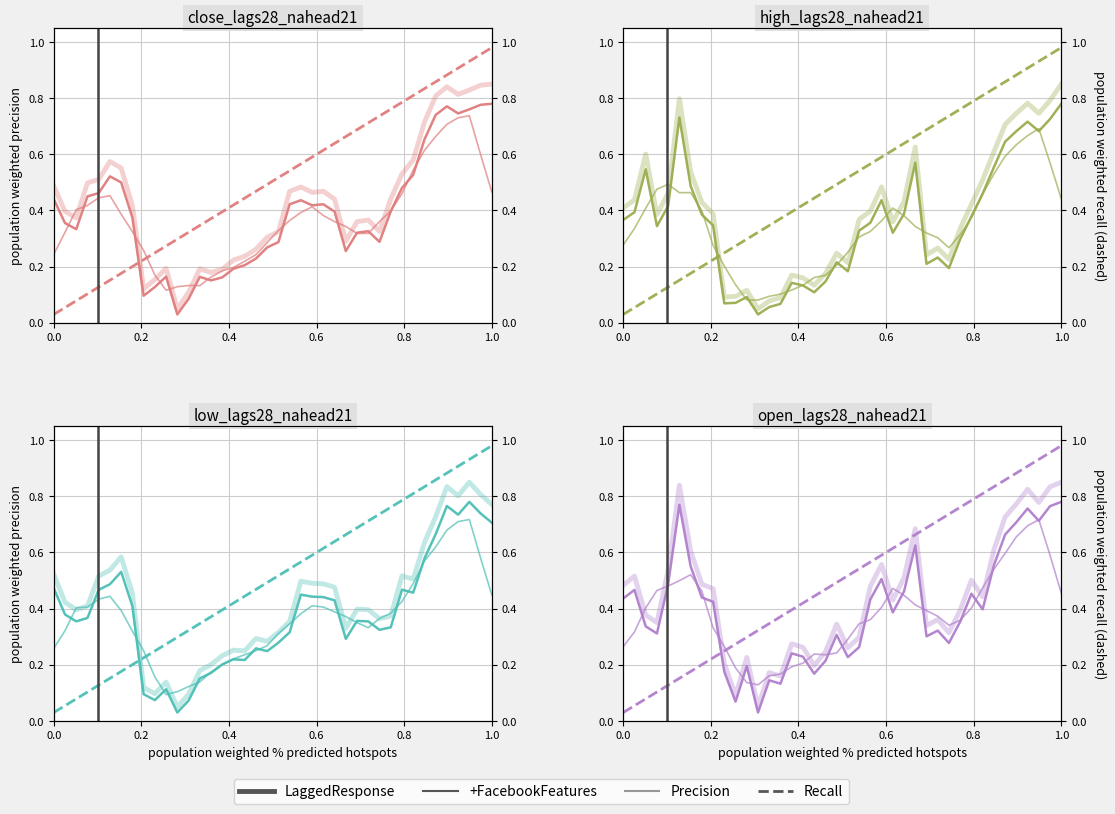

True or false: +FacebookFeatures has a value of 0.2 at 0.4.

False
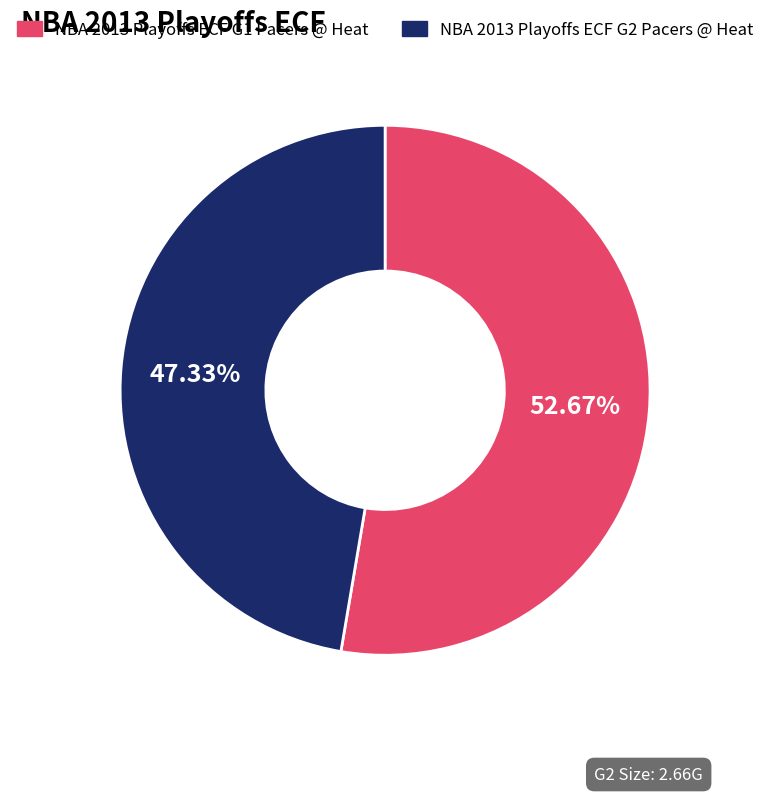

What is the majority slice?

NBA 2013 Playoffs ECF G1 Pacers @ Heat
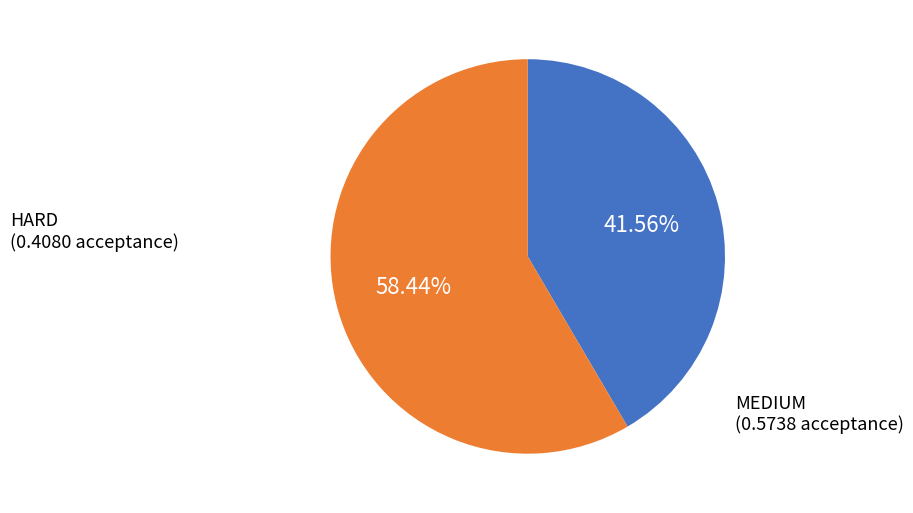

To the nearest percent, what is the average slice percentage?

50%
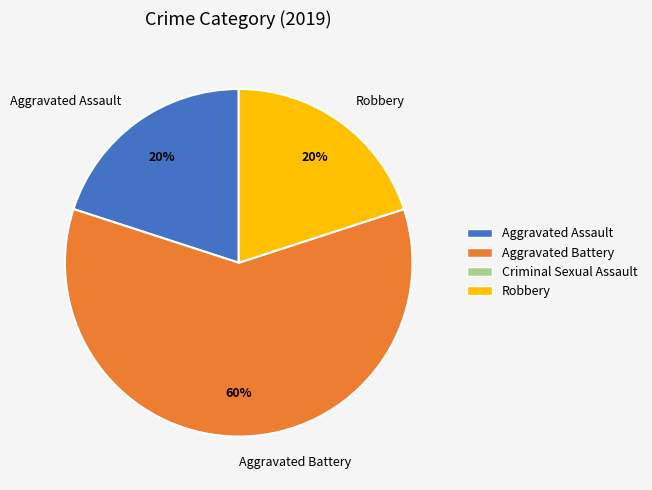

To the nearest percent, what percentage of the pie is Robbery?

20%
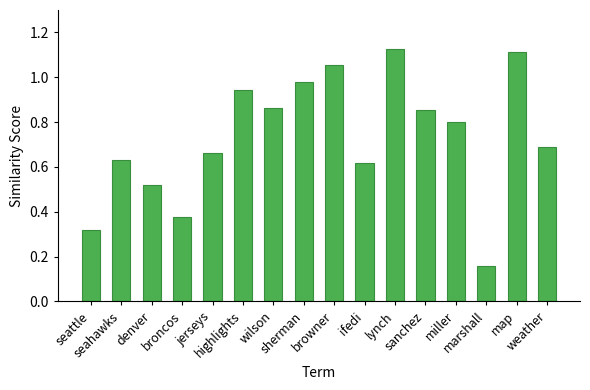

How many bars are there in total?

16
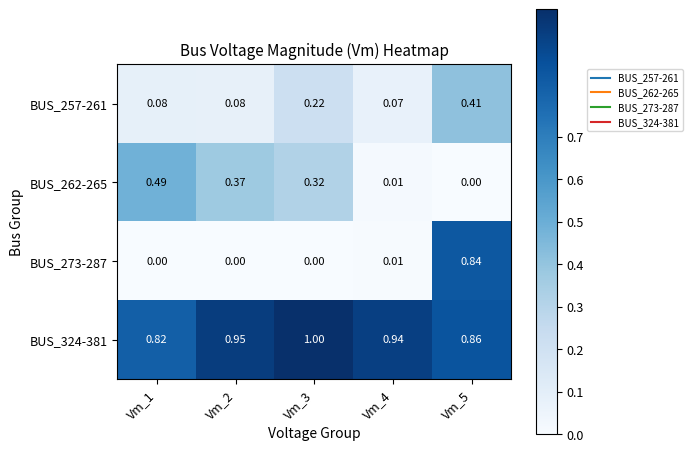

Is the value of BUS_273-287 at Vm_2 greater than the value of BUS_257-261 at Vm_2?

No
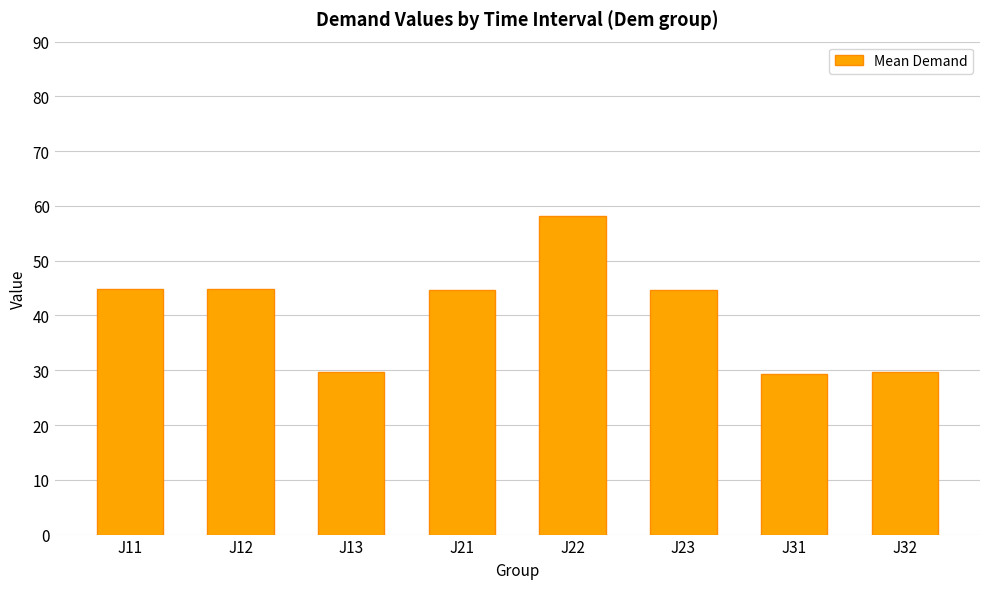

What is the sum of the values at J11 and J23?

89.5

---

Copy out all of the items above word for word, leaving out the pictures.

WORKED SOLUTION:
True or false: +FacebookFeatures has a value of 0.2 at 0.4.

False

What is the majority slice?

NBA 2013 Playoffs ECF G1 Pacers @ Heat

To the nearest percent, what is the average slice percentage?

50%

To the nearest percent, what percentage of the pie is Robbery?

20%

How many bars are there in total?

16

Is the value of BUS_273-287 at Vm_2 greater than the value of BUS_257-261 at Vm_2?

No

What is the sum of the values at J11 and J23?

89.5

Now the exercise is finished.